Распространено мнение, что после суда 1531 года Максим Грек был отправлен в Тверь, в Отроч монастырь, где благодаря покровительству тверского епископа Акакия его положение улучшилось. Но источники не сообщают, что это произошло сразу, непосредственно после суда, а собственное сочинение узника, написанное в следующем после суда году, исходит из темницы, где он «затворен и скорбит»: «Сия словеса сотворил есть инок, в темнице затворен и скорбя, этими словами он себя утешал и утверждал в терпении, в 7040–е лето» (период с сентября 1531 года по август 1532 года){304}. Значит, в этом промежутке времени он еще испытывал тяготы заточения, тем не менее некоторая «ослаба» уже произошла, просьба прота удовлетворена частично: он получил возможность писать, что для ученого, конечно, значило очень много.

Как уже говорилось, Максим редко датировал свои сочинения, лишь в тех случаях, когда хотел отметить какой‑либо рубеж своей жизни или крупное событие более широкого значения. Этим, видимо, объясняется и появление даты в лаконичном «Плаче». Вместе с тем это была и дата возобновления литературного творчества. В «Предисловии» к некоторым рукописным собраниям его сочинений, восходящим к прижизненным, имеется приписка о том, что он начал составлять «сию книгу» в начале 7040 года, то есть осенью 1531–го, еще находясь в заточении, испытывая «скорбь» и «тоску». С определенностью можно говорить о том, что в 1537 году он, бесспорно, находился в Твери, так как написал сочинение по поводу опустошительного тверского пожара 22 июля этого года, а также похвалу тверскому епископу по поводу «обновления церковного украшения»{305}.

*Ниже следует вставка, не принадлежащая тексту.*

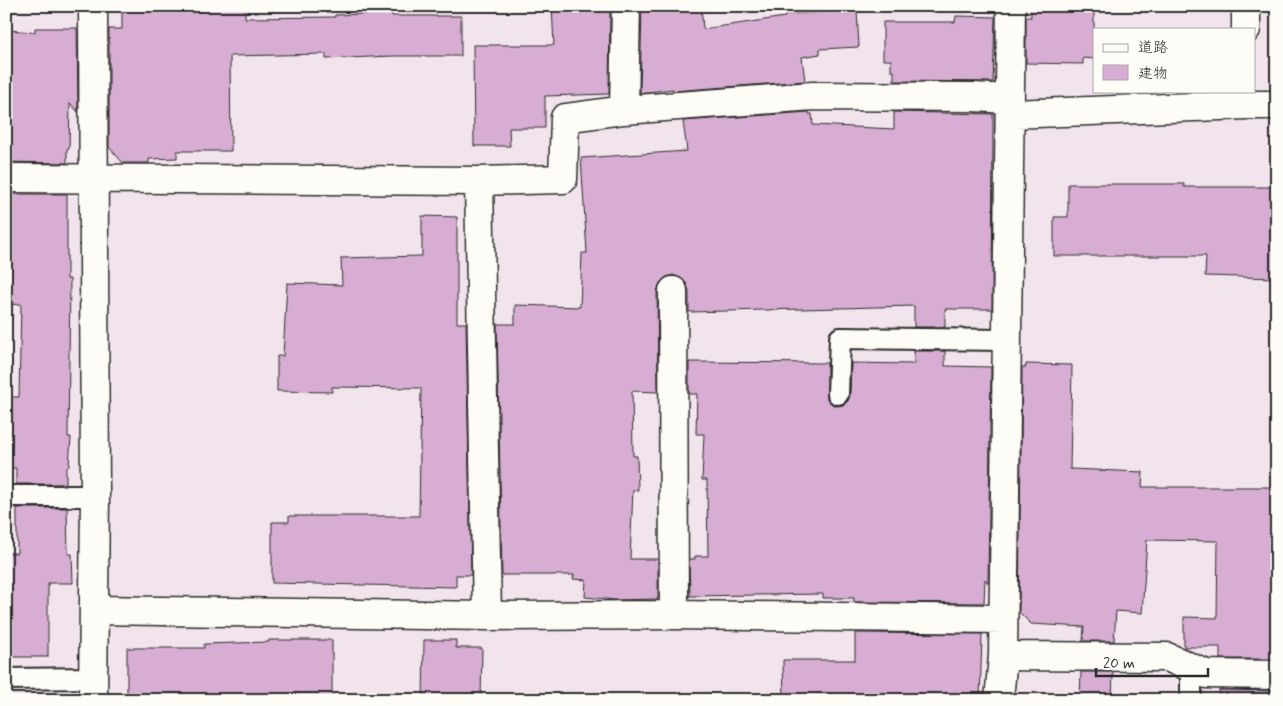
<svg xmlns="http://www.w3.org/2000/svg" width="1283" height="706" viewBox="0 0 1283 706" font-family="Mynerve,'Klee One',sans-serif">
	<style>
		.building { fill: #d8add3; stroke: #2b2b2b }
		.lines { fill: none; stroke-linecap: round; stroke-linejoin: round }
		.service-casing { stroke: #2b2b2b; stroke-width: 24 }
		.minor-casing { stroke: #2b2b2b; stroke-width: 31 }
		.service { stroke: #fdfcf7; stroke-width: 20 }
		.minor { stroke: #fdfcf7; stroke-width: 28 }
	</style>
	<rect width="100%" height="100%" fill="#f2e4ec"/>
	<filter id="ink" filterUnits="userSpaceOnUse"><feTurbulence type="fractalNoise" baseFrequency=".02" numOctaves="2"/><feDisplacementMap in="SourceGraphic" scale="10" xChannelSelector="R" yChannelSelector="G"/><feConvolveMatrix kernelMatrix="1 2 1 2 8 2 1 2 1" color-interpolation-filters="sRGB"/></filter>
	<g filter="url(#ink)">
		<path class="building" d="M122,6H245V18L335,17V15L392,13V16H461V56H393L326,59V54L230,56L231,151H177V158L149,159V163H123L109,147V29H122Z
			M552,6H610L609,94L545,96V128H509L510,146H474L473,45H554Z
			M642,6H701L703,29L785,17V14L857,11L859,47L820,49V54L802,57L805,81L673,91V89L640,93Z
			M1030,6H1094V59L1083,58V64L1026,63V17H1031Z
			M956,16L995,17L993,82L894,81V71H891V60H883V22H955Z
			M35,28H77L78,112L70,103L69,149H67V163L6,162V30L35,32Z
			M809,112V114H812L813,125L894,129V112L993,114L992,309H945V327H914V306L689,312V291L686,283L681,278L673,275L666,277L660,283L657,291L658,392L632,391L633,456H637L638,490H633L630,559H658V599L615,600L585,597L586,580L573,579L574,575H502L497,324H515V305L580,307L582,253H587L581,158L687,151L683,121Z
			M1068,184H1184V187H1277V278L1205,276L1206,256H1054V217H1068Z
			M6,194H67V279H70L68,437H71L69,466L66,469V484H16V468H6V428H8L9,397H19L21,304L6,305Z
			M422,216L457,217V323H466L471,575H456V587L272,583V522H289V516H419L421,388L332,387V392L277,391V356H283L287,283L342,285L341,258L422,256Z
			M914,351H945V366L991,367L988,583L985,579L984,603L854,602V598H823V594L690,596L689,559H695V556H708L707,480H702L704,434H696L697,394H689V362L827,363V399L832,404L838,406L843,405L848,401L850,395L851,363L914,364Z
			M1026,364L1072,365L1070,469L1143,472L1142,487H1277V659H1220V647H1184V617L1217,618L1218,541L1147,540L1142,613L1116,611L1114,641H1083L1084,627L1031,624L1019,612L1022,367H1026Z
			M17,508H67L68,554H72L73,583H48V657H9L8,582H6V553H17Z
			M855,633L982,634L980,700H784L783,660H855Z
			M269,640H332V700H127V648H204V644L269,642Z
			M424,640H456V648H482L481,700H423Z
			M1081,672H1113L1112,700H1080Z
			M1219,690L1277,691V700H1219Z"/>
		<g class="lines">
			<defs>
				<path id="service" d="M838,394L840,338L1006,340
					M6,496H95
					M6,679L93,678
					M1191,700V668"/>
				<path id="minor" d="M1246,6V29
					M624,110L626,6
					M1010,114L1247,105H1277
					M6,178L479,181L563,179L565,118L624,110L813,96L973,97L1010,99
					M479,181L487,616
					M673,291L674,615
					M94,610L487,616L674,615L1003,619
					M1003,656L1167,657L1206,674L1277,675
					M93,700L95,496L93,6
					M999,700L1003,656L1011,6"/>
			</defs>
			<use href="#service" class="service-casing"/>
			<use href="#minor" class="minor-casing"/>
			<use href="#service" class="service"/>
			<use href="#minor" class="minor"/>
		</g>
	</g>
	<rect width="1283" height="706" fill="none" stroke="#fdfcf7" stroke-width="25"/>
	<rect x="12" y="12" width="1258" height="681" fill="none" stroke="#2b2b2b" stroke-width="2" filter="url(#ink)"/>
	<rect x="1093" y="28" width="162" height="65" fill="#fdfcf7" stroke="#a9a8a5"/>
	<rect x="1103" y="44" width="25" height="8" fill="#fdfcf7" stroke="#a9a8a5"/>
	<text x="1138" y="52" font-size="15" fill="#2b2b2b">道路</text>
	<rect x="1103" y="65" width="25" height="15" fill="#d8add3" stroke="#a9a8a5"/>
	<text x="1138" y="78" font-size="15" fill="#2b2b2b">建物</text>
	<path d="M1096 668v8h112v-8" fill="none" stroke="#2b2b2b" stroke-width="2.5"/>
	<text x="1103" y="668" font-size="15" fill="#2b2b2b" stroke="#fdfcf7" stroke-width="4" paint-order="stroke">20 m</text>
</svg>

«Плач» построен как обращение автора к собственной душе; такой способ выражения будет характерен для многих сочинений этого периода («Беседы Души и Ума»), Он пишет: «Не скорби, не тужи, не тоскуй, о любезная моя Душа, о том, что страдаешь несправедливо от тех, кого ты питала духовной трапезой, толкованиями песнопений Давида, переведенными тобой с греческого на славный русский язык. А другие душеполезные книги либо переведены тобой, либо исправлены, если в них вкрались чуждые, ошибочные слова». И в «Плаче», и в других сочинениях он скорбит о неблагодарности тех, кому он служил, о несправедливости обвинений, пишет о том, как восстановить свое доброе имя. Эта мысль не покинет его. Адвоката у него не было. Защита прота не помогла. Значит, защиту надо выстраивать самому.

Максим пишет «Исповедание православной веры», доказывая чистоту своей веры и отсутствие «еретического порока», он «извещает о Христе Иисусе всякого православного священника и князя, что во всем есть истинный православный инок»{306}. Это ответ, обращенный к церковным и светским властям, судам и судьям, притом заявляемый публично: «Поскольку меня, невиновного человека, не страшатся называть еретиком, а также врагом и изменником богохранимой Русской державы, то я счел необходимым и праведным отвечать о себе»; «Молю всякого благочестивого священника и князя выслушать ответ мой»; «ведомо да есть вам, боголюбивейшим епископам и пре- светлым князьям и боярам»; «я творю этот мой ответ к благоверным православным судьям и князьям». Вместе с тем он обращается и ко всем православным: «Молю вас, православные, не слушайте такую неправедную клевету». Мы помним, что ранее он тоже обращался ко всем «православным христианам, россиянам, сербам и болгарам», но по другому поводу (перевод «Евангельских бесед», выполненный Селиваном).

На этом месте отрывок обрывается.